**To do:** Nothing in the entries may differ when you return them.

::::::::::

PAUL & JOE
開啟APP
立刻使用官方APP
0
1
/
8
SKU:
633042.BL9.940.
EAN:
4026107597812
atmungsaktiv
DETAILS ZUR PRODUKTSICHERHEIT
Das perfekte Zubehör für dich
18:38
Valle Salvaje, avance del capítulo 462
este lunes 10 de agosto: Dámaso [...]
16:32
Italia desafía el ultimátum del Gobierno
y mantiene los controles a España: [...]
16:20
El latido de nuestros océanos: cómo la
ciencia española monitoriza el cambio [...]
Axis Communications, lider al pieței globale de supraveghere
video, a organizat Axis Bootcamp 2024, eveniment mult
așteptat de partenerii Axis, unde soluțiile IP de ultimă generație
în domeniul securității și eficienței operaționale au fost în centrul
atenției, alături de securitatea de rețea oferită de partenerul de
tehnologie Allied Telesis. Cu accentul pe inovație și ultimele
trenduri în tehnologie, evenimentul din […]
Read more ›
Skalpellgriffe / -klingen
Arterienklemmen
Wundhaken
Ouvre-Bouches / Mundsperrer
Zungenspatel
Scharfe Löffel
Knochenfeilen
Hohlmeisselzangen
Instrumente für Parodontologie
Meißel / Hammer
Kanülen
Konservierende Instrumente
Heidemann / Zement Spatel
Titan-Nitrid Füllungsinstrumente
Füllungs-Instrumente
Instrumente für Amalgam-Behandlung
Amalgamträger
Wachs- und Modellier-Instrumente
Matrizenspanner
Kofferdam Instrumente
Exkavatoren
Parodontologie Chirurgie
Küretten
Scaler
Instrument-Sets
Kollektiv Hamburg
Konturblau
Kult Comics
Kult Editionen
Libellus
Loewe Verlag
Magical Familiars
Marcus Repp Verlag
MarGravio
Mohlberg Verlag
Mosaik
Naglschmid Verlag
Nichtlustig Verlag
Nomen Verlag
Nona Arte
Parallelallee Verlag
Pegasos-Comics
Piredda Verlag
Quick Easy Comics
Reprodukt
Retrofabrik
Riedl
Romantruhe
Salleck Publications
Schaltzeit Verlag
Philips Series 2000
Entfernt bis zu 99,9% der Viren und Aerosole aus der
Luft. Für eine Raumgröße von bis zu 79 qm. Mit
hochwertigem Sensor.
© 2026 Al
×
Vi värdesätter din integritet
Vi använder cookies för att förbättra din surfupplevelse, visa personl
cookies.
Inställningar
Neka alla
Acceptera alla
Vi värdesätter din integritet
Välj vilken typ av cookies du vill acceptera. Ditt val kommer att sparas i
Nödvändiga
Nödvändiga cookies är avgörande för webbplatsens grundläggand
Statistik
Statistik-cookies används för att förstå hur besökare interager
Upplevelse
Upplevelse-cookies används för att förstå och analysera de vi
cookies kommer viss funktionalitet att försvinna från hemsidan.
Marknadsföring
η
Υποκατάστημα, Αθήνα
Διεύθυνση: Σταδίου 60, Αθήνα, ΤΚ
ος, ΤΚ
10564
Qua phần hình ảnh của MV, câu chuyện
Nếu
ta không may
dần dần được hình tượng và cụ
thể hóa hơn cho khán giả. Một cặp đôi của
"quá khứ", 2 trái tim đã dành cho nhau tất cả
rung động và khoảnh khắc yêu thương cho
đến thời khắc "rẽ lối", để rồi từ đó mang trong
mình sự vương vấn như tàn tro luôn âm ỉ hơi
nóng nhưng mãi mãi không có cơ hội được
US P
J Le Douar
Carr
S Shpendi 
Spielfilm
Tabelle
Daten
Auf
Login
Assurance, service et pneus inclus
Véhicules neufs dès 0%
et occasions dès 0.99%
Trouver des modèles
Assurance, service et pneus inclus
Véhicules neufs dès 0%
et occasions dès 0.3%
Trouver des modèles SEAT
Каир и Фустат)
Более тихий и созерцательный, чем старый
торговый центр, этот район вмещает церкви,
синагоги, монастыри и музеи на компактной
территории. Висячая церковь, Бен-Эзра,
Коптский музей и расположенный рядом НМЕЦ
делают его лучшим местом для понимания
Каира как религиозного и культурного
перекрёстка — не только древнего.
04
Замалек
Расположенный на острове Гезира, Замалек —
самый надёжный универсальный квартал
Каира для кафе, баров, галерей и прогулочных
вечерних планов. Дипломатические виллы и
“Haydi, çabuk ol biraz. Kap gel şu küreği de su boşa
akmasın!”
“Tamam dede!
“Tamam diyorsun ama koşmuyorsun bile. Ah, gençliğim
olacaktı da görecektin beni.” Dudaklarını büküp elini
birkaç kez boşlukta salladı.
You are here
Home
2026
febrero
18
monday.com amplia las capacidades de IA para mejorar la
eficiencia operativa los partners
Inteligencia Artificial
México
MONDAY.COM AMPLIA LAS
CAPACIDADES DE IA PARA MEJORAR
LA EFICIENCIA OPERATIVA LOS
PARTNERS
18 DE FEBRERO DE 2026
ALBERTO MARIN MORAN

::::::::::

**Response to this exercise:**
PAUL & JOE
開啟APP
立刻使用官方APP
0
1
/
8
SKU:
633042.BL9.940.
EAN:
4026107597812
atmungsaktiv
DETAILS ZUR PRODUKTSICHERHEIT
Das perfekte Zubehör für dich
18:38
Valle Salvaje, avance del capítulo 462
este lunes 10 de agosto: Dámaso [...]
16:32
Italia desafía el ultimátum del Gobierno
y mantiene los controles a España: [...]
16:20
El latido de nuestros océanos: cómo la
ciencia española monitoriza el cambio [...]
Axis Communications, lider al pieței globale de supraveghere
video, a organizat Axis Bootcamp 2024, eveniment mult
așteptat de partenerii Axis, unde soluțiile IP de ultimă generație
în domeniul securității și eficienței operaționale au fost în centrul
atenției, alături de securitatea de rețea oferită de partenerul de
tehnologie Allied Telesis. Cu accentul pe inovație și ultimele
trenduri în tehnologie, evenimentul din […]
Read more ›
Skalpellgriffe / -klingen
Arterienklemmen
Wundhaken
Ouvre-Bouches / Mundsperrer
Zungenspatel
Scharfe Löffel
Knochenfeilen
Hohlmeisselzangen
Instrumente für Parodontologie
Meißel / Hammer
Kanülen
Konservierende Instrumente
Heidemann / Zement Spatel
Titan-Nitrid Füllungsinstrumente
Füllungs-Instrumente
Instrumente für Amalgam-Behandlung
Amalgamträger
Wachs- und Modellier-Instrumente
Matrizenspanner
Kofferdam Instrumente
Exkavatoren
Parodontologie Chirurgie
Küretten
Scaler
Instrument-Sets
Kollektiv Hamburg
Konturblau
Kult Comics
Kult Editionen
Libellus
Loewe Verlag
Magical Familiars
Marcus Repp Verlag
MarGravio
Mohlberg Verlag
Mosaik
Naglschmid Verlag
Nichtlustig Verlag
Nomen Verlag
Nona Arte
Parallelallee Verlag
Pegasos-Comics
Piredda Verlag
Quick Easy Comics
Reprodukt
Retrofabrik
Riedl
Romantruhe
Salleck Publications
Schaltzeit Verlag
Philips Series 2000
Entfernt bis zu 99,9% der Viren und Aerosole aus der
Luft. Für eine Raumgröße von bis zu 79 qm. Mit
hochwertigem Sensor.
© 2026 Al
×
Vi värdesätter din integritet
Vi använder cookies för att förbättra din surfupplevelse, visa personl
cookies.
Inställningar
Neka alla
Acceptera alla
Vi värdesätter din integritet
Välj vilken typ av cookies du vill acceptera. Ditt val kommer att sparas i
Nödvändiga
Nödvändiga cookies är avgörande för webbplatsens grundläggand
Statistik
Statistik-cookies används för att förstå hur besökare interager
Upplevelse
Upplevelse-cookies används för att förstå och analysera de vi
cookies kommer viss funktionalitet att försvinna från hemsidan.
Marknadsföring
η
Υποκατάστημα, Αθήνα
Διεύθυνση: Σταδίου 60, Αθήνα, ΤΚ
ος, ΤΚ
10564
Qua phần hình ảnh của MV, câu chuyện
Nếu
ta không may
dần dần được hình tượng và cụ
thể hóa hơn cho khán giả. Một cặp đôi của
"quá khứ", 2 trái tim đã dành cho nhau tất cả
rung động và khoảnh khắc yêu thương cho
đến thời khắc "rẽ lối", để rồi từ đó mang trong
mình sự vương vấn như tàn tro luôn âm ỉ hơi
nóng nhưng mãi mãi không có cơ hội được
US P
J Le Douar
Carr
S Shpendi 
Spielfilm
Tabelle
Daten
Auf
Login
Assurance, service et pneus inclus
Véhicules neufs dès 0%
et occasions dès 0.99%
Trouver des modèles
Assurance, service et pneus inclus
Véhicules neufs dès 0%
et occasions dès 0.3%
Trouver des modèles SEAT
Каир и Фустат)
Более тихий и созерцательный, чем старый
торговый центр, этот район вмещает церкви,
синагоги, монастыри и музеи на компактной
территории. Висячая церковь, Бен-Эзра,
Коптский музей и расположенный рядом НМЕЦ
делают его лучшим местом для понимания
Каира как религиозного и культурного
перекрёстка — не только древнего.
04
Замалек
Расположенный на острове Гезира, Замалек —
самый надёжный универсальный квартал
Каира для кафе, баров, галерей и прогулочных
вечерних планов. Дипломатические виллы и
“Haydi, çabuk ol biraz. Kap gel şu küreği de su boşa
akmasın!”
“Tamam dede!
“Tamam diyorsun ama koşmuyorsun bile. Ah, gençliğim
olacaktı da görecektin beni.” Dudaklarını büküp elini
birkaç kez boşlukta salladı.
You are here
Home
2026
febrero
18
monday.com amplia las capacidades de IA para mejorar la
eficiencia operativa los partners
Inteligencia Artificial
México
MONDAY.COM AMPLIA LAS
CAPACIDADES DE IA PARA MEJORAR
LA EFICIENCIA OPERATIVA LOS
PARTNERS
18 DE FEBRERO DE 2026
ALBERTO MARIN MORAN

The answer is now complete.